◆ WORK REQUEST
In the entries below, count the lines that contain the word "output" and give only that number.

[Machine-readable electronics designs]
***

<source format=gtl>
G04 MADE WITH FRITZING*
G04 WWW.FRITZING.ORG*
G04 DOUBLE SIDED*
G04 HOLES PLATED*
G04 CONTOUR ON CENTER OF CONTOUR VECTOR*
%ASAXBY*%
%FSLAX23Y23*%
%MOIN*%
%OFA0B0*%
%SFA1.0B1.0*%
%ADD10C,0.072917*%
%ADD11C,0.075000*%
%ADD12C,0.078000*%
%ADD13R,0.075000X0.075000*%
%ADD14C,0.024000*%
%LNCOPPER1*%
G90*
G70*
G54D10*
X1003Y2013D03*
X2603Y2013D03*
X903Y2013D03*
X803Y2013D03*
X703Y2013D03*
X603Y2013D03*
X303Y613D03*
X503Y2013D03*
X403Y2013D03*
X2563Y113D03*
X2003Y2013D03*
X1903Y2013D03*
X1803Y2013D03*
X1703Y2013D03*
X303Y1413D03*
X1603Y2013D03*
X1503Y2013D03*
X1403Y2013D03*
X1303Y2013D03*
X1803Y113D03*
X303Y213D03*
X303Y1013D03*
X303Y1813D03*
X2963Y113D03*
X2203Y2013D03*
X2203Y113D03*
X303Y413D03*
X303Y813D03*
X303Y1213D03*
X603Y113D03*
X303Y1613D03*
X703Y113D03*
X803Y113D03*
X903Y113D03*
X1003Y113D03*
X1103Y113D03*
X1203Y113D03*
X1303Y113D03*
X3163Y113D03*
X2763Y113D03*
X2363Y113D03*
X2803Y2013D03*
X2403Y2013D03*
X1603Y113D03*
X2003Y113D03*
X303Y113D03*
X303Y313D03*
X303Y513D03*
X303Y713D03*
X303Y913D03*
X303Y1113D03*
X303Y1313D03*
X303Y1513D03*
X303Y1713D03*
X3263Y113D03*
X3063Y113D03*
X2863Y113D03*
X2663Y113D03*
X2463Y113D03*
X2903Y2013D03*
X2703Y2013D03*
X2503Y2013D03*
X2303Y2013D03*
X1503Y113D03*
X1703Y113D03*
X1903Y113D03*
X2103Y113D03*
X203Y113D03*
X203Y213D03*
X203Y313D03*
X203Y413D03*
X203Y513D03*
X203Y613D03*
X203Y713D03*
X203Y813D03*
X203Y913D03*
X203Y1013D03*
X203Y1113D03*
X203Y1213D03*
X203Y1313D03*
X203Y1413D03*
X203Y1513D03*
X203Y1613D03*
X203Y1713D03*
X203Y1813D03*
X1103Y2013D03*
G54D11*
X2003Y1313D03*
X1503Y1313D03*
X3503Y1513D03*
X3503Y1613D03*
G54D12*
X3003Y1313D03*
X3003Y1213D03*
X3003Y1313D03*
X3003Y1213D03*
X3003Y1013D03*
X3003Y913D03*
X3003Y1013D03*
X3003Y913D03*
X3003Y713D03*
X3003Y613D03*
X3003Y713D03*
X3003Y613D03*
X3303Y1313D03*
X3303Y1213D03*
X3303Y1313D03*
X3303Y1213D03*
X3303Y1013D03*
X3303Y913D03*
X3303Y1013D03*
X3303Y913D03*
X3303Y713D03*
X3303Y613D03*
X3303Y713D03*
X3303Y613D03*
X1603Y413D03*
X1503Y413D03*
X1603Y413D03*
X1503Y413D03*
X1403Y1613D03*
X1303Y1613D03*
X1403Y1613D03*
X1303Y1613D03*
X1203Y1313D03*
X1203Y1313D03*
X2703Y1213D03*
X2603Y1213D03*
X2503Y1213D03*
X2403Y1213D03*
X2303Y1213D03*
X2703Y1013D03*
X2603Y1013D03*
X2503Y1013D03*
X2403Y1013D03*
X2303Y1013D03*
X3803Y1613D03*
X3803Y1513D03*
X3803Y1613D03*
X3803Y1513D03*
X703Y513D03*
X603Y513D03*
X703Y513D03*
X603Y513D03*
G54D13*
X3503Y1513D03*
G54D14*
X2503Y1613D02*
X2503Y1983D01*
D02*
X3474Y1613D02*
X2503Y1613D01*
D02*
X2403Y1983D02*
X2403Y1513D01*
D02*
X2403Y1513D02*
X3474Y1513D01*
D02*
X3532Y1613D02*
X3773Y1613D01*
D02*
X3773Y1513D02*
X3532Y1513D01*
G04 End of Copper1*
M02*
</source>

***

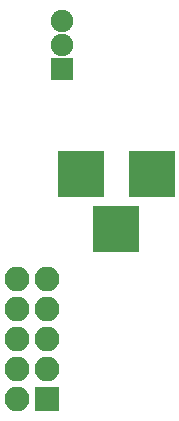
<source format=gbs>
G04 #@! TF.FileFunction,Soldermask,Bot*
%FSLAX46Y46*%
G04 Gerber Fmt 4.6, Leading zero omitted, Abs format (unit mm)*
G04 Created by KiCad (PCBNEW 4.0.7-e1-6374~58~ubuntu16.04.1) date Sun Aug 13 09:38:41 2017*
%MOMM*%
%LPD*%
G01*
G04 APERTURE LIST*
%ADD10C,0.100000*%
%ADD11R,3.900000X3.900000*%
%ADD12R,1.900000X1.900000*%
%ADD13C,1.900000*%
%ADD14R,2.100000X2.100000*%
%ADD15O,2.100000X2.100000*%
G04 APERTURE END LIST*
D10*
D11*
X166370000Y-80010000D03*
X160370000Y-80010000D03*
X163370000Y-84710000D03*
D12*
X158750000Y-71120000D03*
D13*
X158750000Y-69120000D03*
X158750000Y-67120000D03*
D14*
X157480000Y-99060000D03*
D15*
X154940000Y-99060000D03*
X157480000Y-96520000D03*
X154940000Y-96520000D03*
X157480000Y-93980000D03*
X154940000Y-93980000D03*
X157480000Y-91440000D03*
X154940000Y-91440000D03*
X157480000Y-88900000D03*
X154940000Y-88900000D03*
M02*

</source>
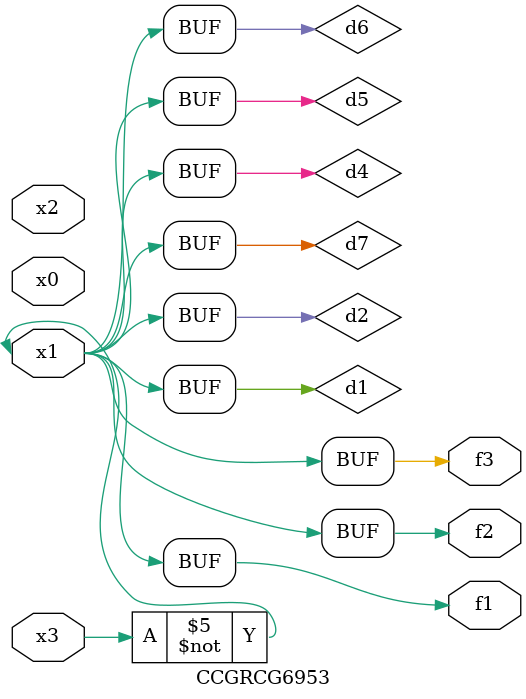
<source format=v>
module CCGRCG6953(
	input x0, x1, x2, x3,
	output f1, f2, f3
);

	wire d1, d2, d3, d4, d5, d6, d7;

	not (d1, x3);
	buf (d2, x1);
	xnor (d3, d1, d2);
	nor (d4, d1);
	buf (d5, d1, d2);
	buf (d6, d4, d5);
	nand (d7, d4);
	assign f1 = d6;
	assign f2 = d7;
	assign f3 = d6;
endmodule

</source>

***

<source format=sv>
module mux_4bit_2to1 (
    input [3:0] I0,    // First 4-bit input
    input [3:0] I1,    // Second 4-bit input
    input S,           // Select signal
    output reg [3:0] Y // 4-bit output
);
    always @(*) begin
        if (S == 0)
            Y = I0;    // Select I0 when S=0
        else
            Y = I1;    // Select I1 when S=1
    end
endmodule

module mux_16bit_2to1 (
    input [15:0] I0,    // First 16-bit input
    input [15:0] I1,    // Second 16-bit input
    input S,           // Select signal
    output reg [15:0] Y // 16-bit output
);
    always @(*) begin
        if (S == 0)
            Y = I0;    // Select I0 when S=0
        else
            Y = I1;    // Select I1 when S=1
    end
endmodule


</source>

***

◆ EXERCISE ANSWER
3